Shrimp will get into any filter intake, in my experience. I bred cherries for quite awhile in a ten gallon tank with a small HOB filter set on the minimum flow. When I needed to capture juveniles (I put them in orders as bonuses) I would simply pull them from the filter. With a eheim, I don't think they'd survive quite as well living inside the filter. Besides, shrimp love to hang out on sponges and pick up debris.


----------



## milalic (Aug 26, 2005)

Capt. said:


> I noticed someone mentioned fine leaved plants are good for baby shrimp. Any specific recommendations? Besides java moss. I'm going to the store tomorrow and will be buying lots of stem plants.
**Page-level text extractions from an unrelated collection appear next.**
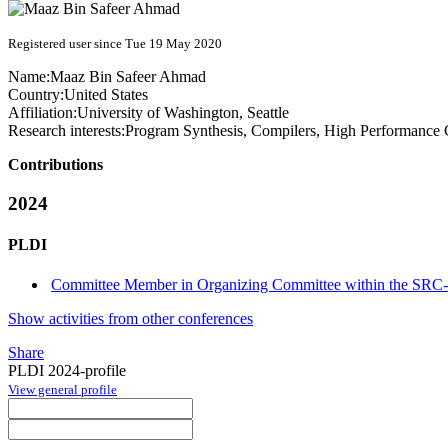
Registered user since Tue 19 May 2020
Name:
Maaz Bin Safeer
Ahmad
Country:
United States
Affiliation:
University of Washington, Seattle
Research interests:
Program Synthesis, Compilers, High Performance
Contributions
2024
PLDI
Committee Member in Organizing Committee within the SRC-
Show activities from other conferences
Share
PLDI 2024-profile
View general profile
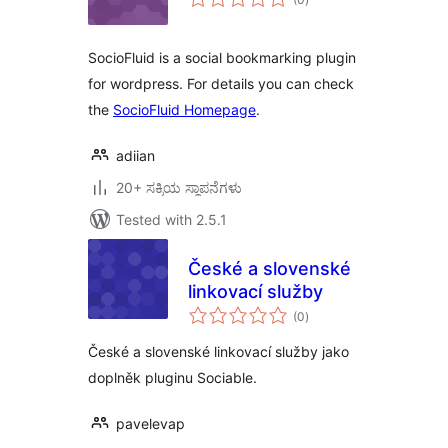
ratings
SocioFluid is a social bookmarking plugin
for wordpress. For details you can check
the
SocioFluid Homepage
.
adiian
20+ ಸಕ್ರಿಯ ಸ್ಥಾಪನೆಗಳು
Tested with 2.5.1
České a slovenské
linkovací služby
total
(0
)
ratings
České a slovenské linkovací služby jako
doplněk pluginu Sociable.
pavelevap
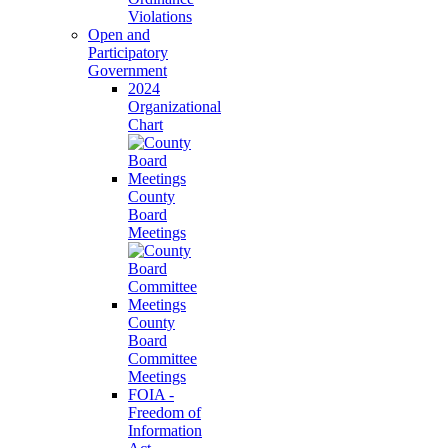
Violations
Open and
Participatory
Government
2024
Organizational
Chart
County
Board
Meetings
County
Board
Committee
Meetings
FOIA -
Freedom of
Information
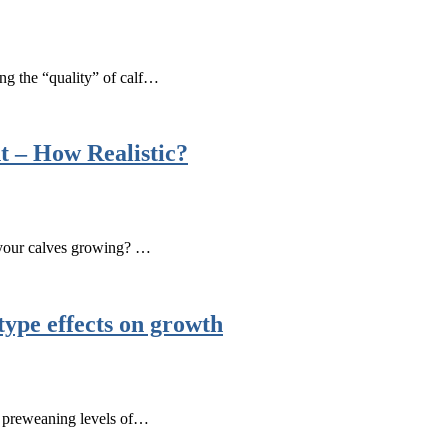
ng the “quality” of calf…
t – How Realistic?
 your calves growing? …
type effects on growth
in preweaning levels of…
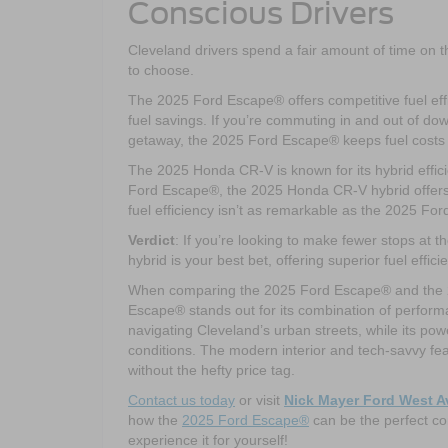
Conscious Drivers
Cleveland drivers spend a fair amount of time on the
to choose.
The 2025 Ford Escape® offers competitive fuel effi
fuel savings. If you’re commuting in and out of d
getaway, the 2025 Ford Escape® keeps fuel costs
The 2025 Honda CR-V is known for its hybrid effic
Ford Escape®, the 2025 Honda CR-V hybrid offers ex
fuel efficiency isn’t as remarkable as the 2025 Fo
Verdict
: If you’re looking to make fewer stops at 
hybrid is your best bet, offering superior fuel effic
When comparing the 2025 Ford Escape® and the 202
Escape® stands out for its combination of performa
navigating Cleveland’s urban streets, while its pow
conditions. The modern interior and tech-savvy fe
without the hefty price tag.
Contact us today
or visit
Nick Mayer Ford West 
how the
2025 Ford Escape®
can be the perfect co
experience it for yourself!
They have a good selection so feel free to name uncommon ones if you want. I'm hoping to get Limnophila sp. Gigantea, I figure this would be a good one for them.
> 
> Also I've heard people say it's necessary to cover the filter intake with a sponge prefilter. Is this true? I have an Eheim 2213, it doesn't create too much suction. It's also a pretty big (4 foot) tank.
> 
> Shrimp are tigers and cherries.


Cambomba is good as a plant. Also, if I was you, I would put a sponge on the intake.

Cheers,
Pedro


----------



## Bert H (Mar 2, 2004)

You can put a small sponge cut out into your intake if you want, but I wouldn't worry too much. I have two 50 gal tanks each has an XP2 as a filter. Everytime I clean out the filter, I find a bunch of cherries happily living inside the cannister. I have never seen a dead shrimp inside the cannister.


----------



## Capt. (Nov 24, 2004)

Thanks for all the suggestions. I'm going to keep an eye out for a sponge for the intake.

Pedro I didn't buy Cabomba because I didn't think I had enough light. Here's what I came home with:

Crypt. walkeri and what I believe is affinis
Limnophila sp. Gigantea
Rotala wallichi
Egeria najas
Ludwigia repens


----------



## JerseyScape (Nov 18, 2005)

Check out Kensfish.com. They have these awesome prefilters that work great with shrimp tanks. 

These come with different types of attachements so it's bound to fit whatever type of inlet you have.


----------



## Urkevitz (Oct 26, 2004)

JerseyScape said:


> Check out Kensfish.com. They have these awesome prefilters that work great with shrimp tanks.
> 
> These come with different types of attachements so it's bound to fit whatever type of inlet you have.


I use that same pre filter, I love it, I have only found one cherry shrimp in my filter since I starting using it over a year ago.


----------



## JerseyScape (Nov 18, 2005)

Urkevitz said:


> I use that same pre filter, I love it, I have only found one cherry shrimp in my filter since I starting using it over a year ago.


How did a cherry manage to get in the filter through the pre-filter?


----------



## T_om (Dec 23, 2004)

What the folks are telling you about a sponge pre-filter is exactly correct. Cannister filters are hard on shrimp and they WILL get sucked up if the intake is not covered with a sponge.

Tom


----------